TAGEBUCH von Steven Grahl: Die Geschichte vom Tischlein deck dich

Flamarium, Außenfassade, davor Sträucher, ein Teich, blauer Himmel und Sonnenschein
Foto: Sandra Strauß

Natürlich dreht sich in einem Krematorium nicht alles um Tod und Trauer.

Nach und nach lernte ich die Kollegen besser kennen und stellte fest: Der Großteil sind Quereinsteiger. Das bringt eine besondere Vielfalt in die Belegschaft. Unterschiedlichste Berufe treffen hier an einem Ort zusammen.
 
Für ein Unternehmen ist das ein echter Vorteil. Für vieles, was anfällt, gibt es jemanden, der es gelernt hat. Und wenn nicht, hilft das Netzwerk.
 
An beiden Standorten, in Halle und Osmünde, gibt es allerdings einen ganz besonderen Platz.
Den des „Tischlein deck dich“.
Diesen Namen habe ich irgendwann im Spaß aufgeschnappt. Und er passt erstaunlich gut.
 
Gemeint ist der Pausentisch, zentral gelegen im Krematorium. Seinen Namen hat er, weil ich diesen Tisch bisher kaum ohne etwas zu essen darauf gesehen habe. Es ist fast schon faszinierend. Irgendetwas steht immer bereit für die Kollegen. Besonders beliebt sind Süßigkeiten. Zu Geburtstagen oder kleinen Jahrestagen wird das Angebot dann noch einmal deutlich erweitert.
 
Der Tisch gilt intern gleichermaßen als Fluch und Segen.
Es heißt nicht umsonst: Wer im Flamarium anfängt, nimmt mindestens zehn Kilo zu.
 
Und ein bisschen Wahrheit steckt wohl drin.
 
Gleichzeitig zeigt dieser Tisch etwas anderes. Die Kollegen wollen sich gegenseitig eine Freude machen. Manchmal wird auch einfach die süße Last von zu Hause auf mehrere Schultern verteilt. Eine Art kollektive Diät, wenn man so will.
 
Die Arbeit hier fordert Bewegung und Konzentration. Ich hatte selten weniger als 10.000 Schritte am Tag. Da fällt ein Stück Schokolade kaum auf. Oder zwei.
 
Man achtet aufeinander. Nicht nur beim Essen.
Geht es jemandem nicht gut, wird entlastet. Gibt es private Fragen, findet sich fast immer jemand, der zuhört oder weiterhelfen kann. Vielfalt ist hier kein Schlagwort, sondern Alltag.
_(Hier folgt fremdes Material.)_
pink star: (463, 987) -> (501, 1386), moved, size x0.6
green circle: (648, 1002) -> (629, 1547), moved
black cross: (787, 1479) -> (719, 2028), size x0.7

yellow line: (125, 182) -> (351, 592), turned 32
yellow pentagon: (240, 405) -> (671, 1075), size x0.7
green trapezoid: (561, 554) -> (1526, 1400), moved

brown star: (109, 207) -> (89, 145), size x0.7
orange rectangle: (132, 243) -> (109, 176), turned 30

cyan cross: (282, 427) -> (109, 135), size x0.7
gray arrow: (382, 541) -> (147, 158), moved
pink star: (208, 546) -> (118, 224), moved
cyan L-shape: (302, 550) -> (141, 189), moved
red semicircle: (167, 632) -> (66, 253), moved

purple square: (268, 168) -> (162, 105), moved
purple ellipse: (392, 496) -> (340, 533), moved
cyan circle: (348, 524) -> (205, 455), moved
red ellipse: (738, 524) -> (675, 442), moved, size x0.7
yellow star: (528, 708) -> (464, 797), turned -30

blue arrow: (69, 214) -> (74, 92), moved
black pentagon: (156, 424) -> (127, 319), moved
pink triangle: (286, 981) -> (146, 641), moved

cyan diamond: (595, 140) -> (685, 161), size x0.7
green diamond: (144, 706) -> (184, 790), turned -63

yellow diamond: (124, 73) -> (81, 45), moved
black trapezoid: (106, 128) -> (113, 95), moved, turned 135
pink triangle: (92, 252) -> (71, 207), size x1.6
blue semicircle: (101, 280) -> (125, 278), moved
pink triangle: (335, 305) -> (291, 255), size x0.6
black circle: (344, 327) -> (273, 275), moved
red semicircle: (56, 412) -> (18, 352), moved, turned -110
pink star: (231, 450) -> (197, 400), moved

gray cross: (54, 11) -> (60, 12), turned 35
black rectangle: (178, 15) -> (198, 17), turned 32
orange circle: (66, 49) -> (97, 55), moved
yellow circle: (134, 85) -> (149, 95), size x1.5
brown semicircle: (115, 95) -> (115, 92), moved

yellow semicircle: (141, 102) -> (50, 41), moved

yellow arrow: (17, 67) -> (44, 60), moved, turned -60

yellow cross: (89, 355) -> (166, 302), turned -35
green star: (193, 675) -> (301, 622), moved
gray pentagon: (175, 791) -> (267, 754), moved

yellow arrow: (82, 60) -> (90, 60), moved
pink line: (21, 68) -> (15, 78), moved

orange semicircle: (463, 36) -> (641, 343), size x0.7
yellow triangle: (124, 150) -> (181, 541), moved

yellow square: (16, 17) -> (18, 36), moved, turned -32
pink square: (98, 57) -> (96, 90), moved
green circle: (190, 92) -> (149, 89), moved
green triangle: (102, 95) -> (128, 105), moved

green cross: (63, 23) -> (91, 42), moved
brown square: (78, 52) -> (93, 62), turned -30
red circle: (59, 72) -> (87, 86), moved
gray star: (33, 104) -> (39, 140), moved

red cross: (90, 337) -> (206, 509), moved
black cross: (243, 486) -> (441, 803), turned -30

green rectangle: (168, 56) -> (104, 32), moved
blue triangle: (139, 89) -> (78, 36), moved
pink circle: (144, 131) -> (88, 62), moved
 Gerade für mich als Quereinsteiger war das spürbar. Man wird hier nicht lange als „der Neue“ geführt. Man wächst schneller rein, als man es aus anderen Branchen kennt.
 
Am Ende zeigt dieser Tisch etwas sehr Einfaches:
Wir achten aufeinander. Wir teilen. Wir geben ab.
 
Die Vielfalt der Kollegen macht das Flamarium aus. Viele Geschichten, viele Blickwinkel.
Und doch haben am Ende alle die gleiche Aufgabe.

Portraitfoto Steven Grahl, aufgenommen im Außenbereich des Flamariums

Über den Autor: Steven Grahl war über 13 Jahre im IT-Vertrieb tätig. Gleichzeitig engagiert er sich seit vielen Jahren ehrenamtlich in der Notfallseelsorge und begleitet Einsatzkräfte sowie Menschen in schweren Momenten.
Ende 2025 hat er sich bewusst für einen neuen beruflichen Weg entschieden und arbeitet nun für das Flamarium Saalkreis. Für ihn steht dabei der Mensch im Mittelpunkt: zuhören, da sein, Halt geben. Seine Erfahrungen aus beiden Welten prägen sein Schreiben und sein Handeln.